Material for this exercise -

------------------------------------------------

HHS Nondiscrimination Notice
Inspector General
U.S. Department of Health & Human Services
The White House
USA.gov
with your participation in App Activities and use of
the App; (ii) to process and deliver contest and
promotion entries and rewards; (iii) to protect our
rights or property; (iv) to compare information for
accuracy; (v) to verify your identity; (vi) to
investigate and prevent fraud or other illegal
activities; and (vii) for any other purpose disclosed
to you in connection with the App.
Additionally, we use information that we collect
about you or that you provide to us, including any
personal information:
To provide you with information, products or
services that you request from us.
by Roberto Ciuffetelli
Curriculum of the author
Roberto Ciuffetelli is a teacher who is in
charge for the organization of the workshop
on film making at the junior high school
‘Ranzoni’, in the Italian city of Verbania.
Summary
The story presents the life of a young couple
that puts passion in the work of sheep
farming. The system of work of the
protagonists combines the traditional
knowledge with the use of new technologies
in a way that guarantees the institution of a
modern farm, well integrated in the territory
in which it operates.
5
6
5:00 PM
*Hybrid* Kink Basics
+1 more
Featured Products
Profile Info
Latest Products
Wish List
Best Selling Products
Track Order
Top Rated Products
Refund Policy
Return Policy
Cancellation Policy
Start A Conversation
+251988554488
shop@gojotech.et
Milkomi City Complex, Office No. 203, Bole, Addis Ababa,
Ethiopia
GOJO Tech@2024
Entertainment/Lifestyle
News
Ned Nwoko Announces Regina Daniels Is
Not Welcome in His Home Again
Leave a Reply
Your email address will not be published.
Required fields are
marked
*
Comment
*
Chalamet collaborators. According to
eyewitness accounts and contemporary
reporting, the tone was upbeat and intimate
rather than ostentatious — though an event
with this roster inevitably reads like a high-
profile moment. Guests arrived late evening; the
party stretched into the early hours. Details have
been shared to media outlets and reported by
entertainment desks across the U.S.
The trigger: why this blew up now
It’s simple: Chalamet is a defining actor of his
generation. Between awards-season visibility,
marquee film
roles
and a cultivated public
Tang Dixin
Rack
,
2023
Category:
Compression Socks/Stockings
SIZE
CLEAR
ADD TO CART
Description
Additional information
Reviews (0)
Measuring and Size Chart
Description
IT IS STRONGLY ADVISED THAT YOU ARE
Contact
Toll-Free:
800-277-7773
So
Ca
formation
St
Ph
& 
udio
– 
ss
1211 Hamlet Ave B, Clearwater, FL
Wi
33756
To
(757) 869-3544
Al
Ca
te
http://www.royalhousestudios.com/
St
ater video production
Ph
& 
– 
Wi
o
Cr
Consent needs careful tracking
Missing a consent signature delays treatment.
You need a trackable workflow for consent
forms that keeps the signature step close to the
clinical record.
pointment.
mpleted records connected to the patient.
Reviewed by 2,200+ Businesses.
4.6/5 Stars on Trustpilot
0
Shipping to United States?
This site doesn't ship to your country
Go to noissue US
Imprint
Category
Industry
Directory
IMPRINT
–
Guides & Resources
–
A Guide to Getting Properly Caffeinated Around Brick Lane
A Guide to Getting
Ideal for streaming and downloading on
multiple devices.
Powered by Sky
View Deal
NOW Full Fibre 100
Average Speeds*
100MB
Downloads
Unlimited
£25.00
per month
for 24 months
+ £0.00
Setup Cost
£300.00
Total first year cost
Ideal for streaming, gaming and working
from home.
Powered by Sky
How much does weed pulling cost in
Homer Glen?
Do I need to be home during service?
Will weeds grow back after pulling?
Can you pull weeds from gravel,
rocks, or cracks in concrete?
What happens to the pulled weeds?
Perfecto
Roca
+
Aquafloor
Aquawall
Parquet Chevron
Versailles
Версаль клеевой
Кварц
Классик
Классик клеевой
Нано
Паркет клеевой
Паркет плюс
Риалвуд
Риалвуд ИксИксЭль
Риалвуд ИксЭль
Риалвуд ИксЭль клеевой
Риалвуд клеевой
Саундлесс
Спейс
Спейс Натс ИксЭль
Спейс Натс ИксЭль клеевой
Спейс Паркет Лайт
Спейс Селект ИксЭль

------------------------------------------------

What the task requires - Find "multiple devices." in the records above. Repeat its line and every later line exactly, through the last one.

Task answer -
multiple devices.
Powered by Sky
View Deal
NOW Full Fibre 100
Average Speeds*
100MB
Downloads
Unlimited
£25.00
per month
for 24 months
+ £0.00
Setup Cost
£300.00
Total first year cost
Ideal for streaming, gaming and working
from home.
Powered by Sky
How much does weed pulling cost in
Homer Glen?
Do I need to be home during service?
Will weeds grow back after pulling?
Can you pull weeds from gravel,
rocks, or cracks in concrete?
What happens to the pulled weeds?
Perfecto
Roca
+
Aquafloor
Aquawall
Parquet Chevron
Versailles
Версаль клеевой
Кварц
Классик
Классик клеевой
Нано
Паркет клеевой
Паркет плюс
Риалвуд
Риалвуд ИксИксЭль
Риалвуд ИксЭль
Риалвуд ИксЭль клеевой
Риалвуд клеевой
Саундлесс
Спейс
Спейс Натс ИксЭль
Спейс Натс ИксЭль клеевой
Спейс Паркет Лайт
Спейс Селект ИксЭль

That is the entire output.